### How to complete this task
State how many lines of the entries hold the string "Right", and output nothing but that count.

### Material provided
+-------+

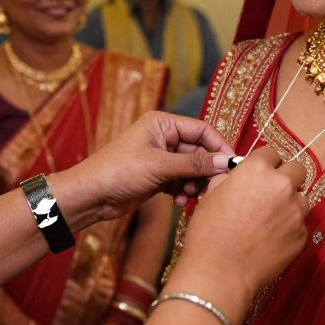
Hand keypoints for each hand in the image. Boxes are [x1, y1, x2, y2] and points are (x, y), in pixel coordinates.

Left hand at [53, 112, 233, 226]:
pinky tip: (179, 201)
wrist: (91, 196)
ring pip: (192, 169)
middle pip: (199, 150)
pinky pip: (181, 181)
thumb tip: (227, 162)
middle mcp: (163, 137)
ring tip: (189, 196)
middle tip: (213, 187)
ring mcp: (160, 158)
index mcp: (162, 123)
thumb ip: (194, 164)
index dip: (219, 146)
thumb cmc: (119, 172)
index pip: (202, 129)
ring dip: (195, 183)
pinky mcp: (157, 176)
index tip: (233, 165)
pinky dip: (184, 191)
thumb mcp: (160, 166)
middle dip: (206, 170)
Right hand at [168, 147, 307, 312]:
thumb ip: (230, 178)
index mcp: (257, 169)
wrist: (220, 272)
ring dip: (289, 203)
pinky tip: (270, 240)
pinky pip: (300, 225)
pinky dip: (289, 228)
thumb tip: (236, 176)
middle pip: (297, 170)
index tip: (259, 174)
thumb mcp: (211, 195)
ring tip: (269, 220)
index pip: (271, 153)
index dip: (264, 163)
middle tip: (270, 193)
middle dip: (285, 177)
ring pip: (301, 198)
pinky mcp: (302, 235)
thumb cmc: (209, 232)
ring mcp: (296, 211)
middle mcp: (282, 185)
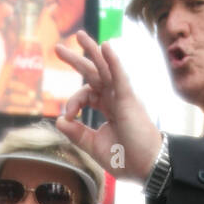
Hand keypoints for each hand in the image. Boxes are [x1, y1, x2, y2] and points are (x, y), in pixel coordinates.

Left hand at [55, 31, 162, 180]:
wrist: (145, 167)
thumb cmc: (125, 157)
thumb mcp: (94, 145)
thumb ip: (76, 133)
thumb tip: (59, 120)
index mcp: (108, 106)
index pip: (86, 94)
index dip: (72, 103)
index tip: (68, 117)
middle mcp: (115, 97)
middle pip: (93, 73)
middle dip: (76, 60)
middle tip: (57, 48)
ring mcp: (122, 97)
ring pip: (105, 68)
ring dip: (92, 51)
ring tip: (79, 36)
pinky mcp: (128, 100)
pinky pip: (119, 76)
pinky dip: (113, 61)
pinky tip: (106, 47)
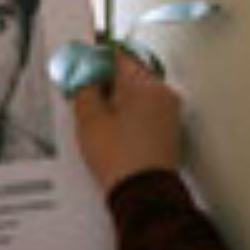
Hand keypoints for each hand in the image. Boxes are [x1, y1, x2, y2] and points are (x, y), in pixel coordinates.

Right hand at [70, 54, 181, 193]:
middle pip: (130, 73)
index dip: (96, 57)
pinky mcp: (167, 130)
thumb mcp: (89, 120)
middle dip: (105, 80)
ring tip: (94, 116)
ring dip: (115, 98)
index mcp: (145, 84)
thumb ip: (85, 89)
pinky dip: (127, 114)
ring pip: (137, 93)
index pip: (118, 55)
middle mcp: (162, 94)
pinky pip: (144, 111)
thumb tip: (84, 76)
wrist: (143, 194)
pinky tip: (110, 130)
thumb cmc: (120, 159)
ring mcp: (168, 113)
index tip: (81, 64)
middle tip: (83, 92)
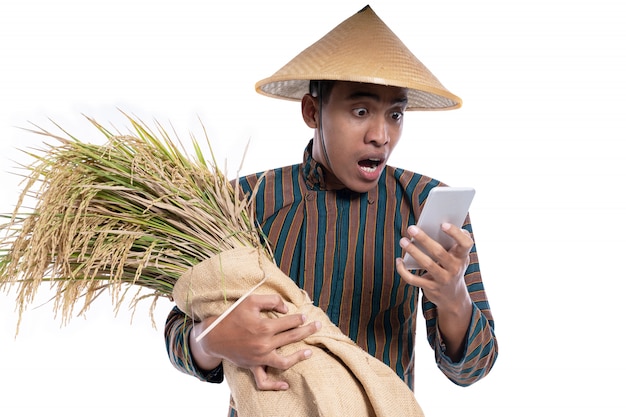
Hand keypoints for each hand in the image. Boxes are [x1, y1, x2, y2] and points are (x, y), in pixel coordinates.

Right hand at [190, 293, 320, 390]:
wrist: (214, 335)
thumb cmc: (232, 316)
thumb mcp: (250, 301)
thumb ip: (271, 301)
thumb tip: (287, 309)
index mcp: (264, 327)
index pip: (289, 322)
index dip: (299, 318)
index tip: (304, 316)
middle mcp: (264, 344)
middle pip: (291, 338)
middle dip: (307, 331)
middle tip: (317, 326)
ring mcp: (259, 358)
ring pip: (284, 362)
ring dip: (299, 357)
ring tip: (309, 352)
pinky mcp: (253, 366)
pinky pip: (264, 381)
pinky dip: (274, 385)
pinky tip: (286, 385)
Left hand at [396, 223, 472, 308]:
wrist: (452, 296)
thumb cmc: (452, 267)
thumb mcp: (458, 256)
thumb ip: (453, 241)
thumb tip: (438, 225)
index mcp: (462, 256)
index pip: (465, 244)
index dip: (455, 233)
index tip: (443, 224)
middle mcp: (455, 268)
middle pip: (439, 252)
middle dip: (424, 239)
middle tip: (411, 228)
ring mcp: (443, 279)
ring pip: (426, 264)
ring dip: (413, 251)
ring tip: (403, 241)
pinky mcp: (431, 288)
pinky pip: (414, 279)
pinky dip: (404, 271)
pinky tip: (399, 261)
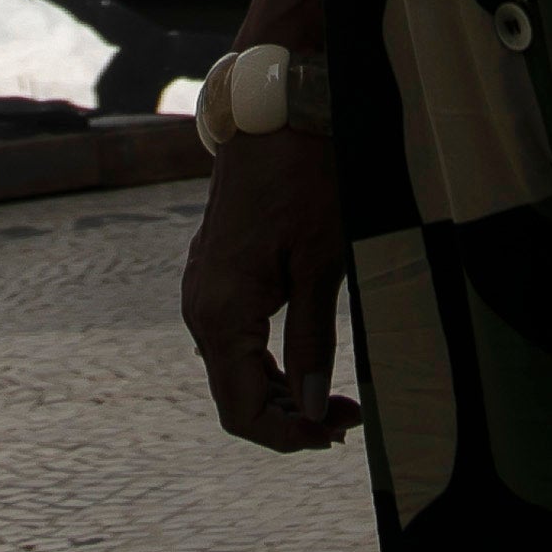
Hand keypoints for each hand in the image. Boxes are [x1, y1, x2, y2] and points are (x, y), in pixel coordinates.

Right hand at [178, 129, 360, 451]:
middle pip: (236, 397)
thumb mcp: (320, 263)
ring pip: (235, 370)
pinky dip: (269, 363)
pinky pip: (235, 339)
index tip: (338, 431)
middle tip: (351, 417)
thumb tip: (312, 408)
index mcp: (220, 312)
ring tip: (338, 398)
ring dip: (282, 394)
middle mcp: (200, 308)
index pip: (242, 410)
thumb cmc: (303, 180)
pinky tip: (306, 363)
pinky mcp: (216, 275)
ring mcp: (203, 290)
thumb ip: (311, 341)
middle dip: (291, 419)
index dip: (289, 437)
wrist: (273, 114)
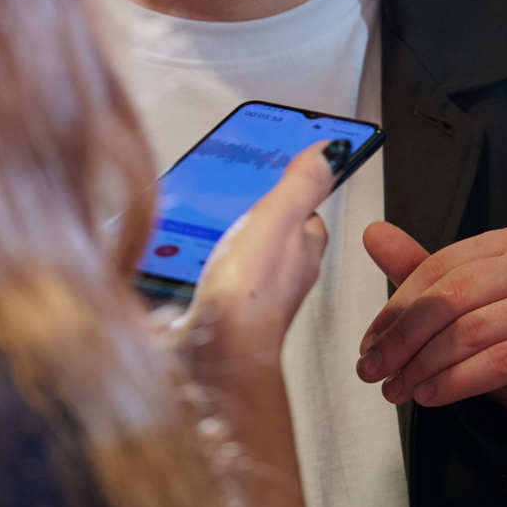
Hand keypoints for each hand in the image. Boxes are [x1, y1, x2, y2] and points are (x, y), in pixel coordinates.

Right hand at [176, 141, 335, 506]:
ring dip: (225, 246)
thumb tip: (330, 152)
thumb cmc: (251, 292)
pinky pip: (208, 286)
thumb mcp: (280, 217)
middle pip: (274, 241)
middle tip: (238, 200)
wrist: (212, 354)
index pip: (309, 217)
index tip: (289, 176)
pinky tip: (176, 265)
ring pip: (241, 263)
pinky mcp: (213, 316)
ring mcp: (245, 299)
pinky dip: (197, 273)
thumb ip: (303, 184)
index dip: (299, 196)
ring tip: (202, 227)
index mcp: (302, 251)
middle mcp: (279, 278)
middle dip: (257, 222)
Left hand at [356, 222, 506, 437]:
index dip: (397, 307)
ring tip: (399, 389)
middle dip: (405, 338)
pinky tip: (431, 395)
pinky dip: (457, 381)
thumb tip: (374, 234)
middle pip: (453, 296)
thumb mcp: (462, 305)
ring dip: (425, 366)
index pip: (440, 266)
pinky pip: (502, 362)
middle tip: (373, 369)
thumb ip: (419, 271)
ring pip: (473, 331)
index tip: (369, 342)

+-------+

### Answer section
5